→ TASK DETAILS:
Output the entries below unchanged, except for the pictures.

→ INPUT FOR THIS TASK:
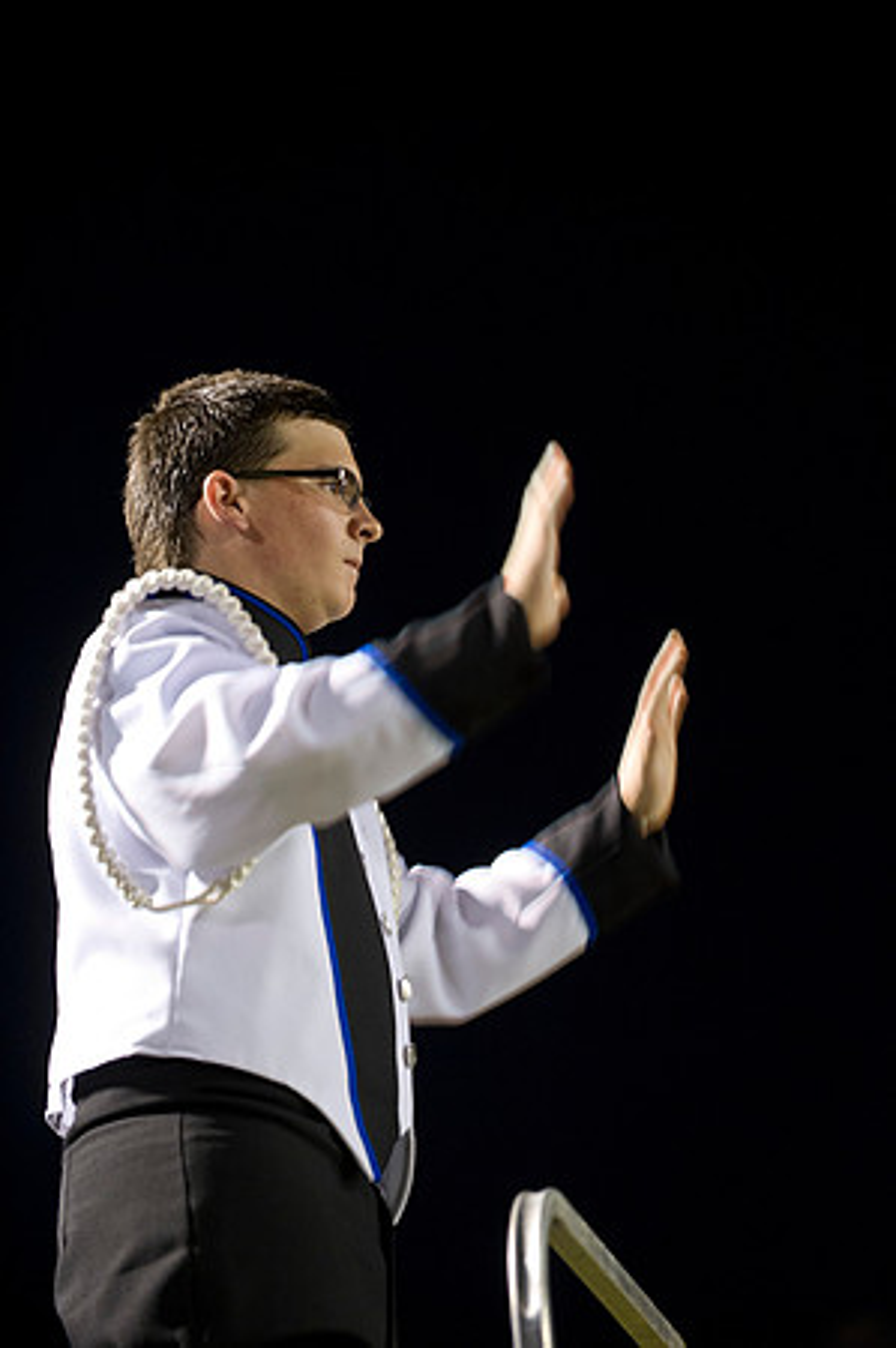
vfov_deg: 15.2
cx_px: 448
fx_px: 5051
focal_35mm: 135
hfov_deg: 10.1
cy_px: 674
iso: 3200
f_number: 3.2
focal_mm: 135
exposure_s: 1/125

→ ANSWER:
vfov_deg: 15.2
cx_px: 448
fx_px: 5051
focal_35mm: 135
hfov_deg: 10.1
cy_px: 674
iso: 3200
f_number: 3.2
focal_mm: 135
exposure_s: 1/125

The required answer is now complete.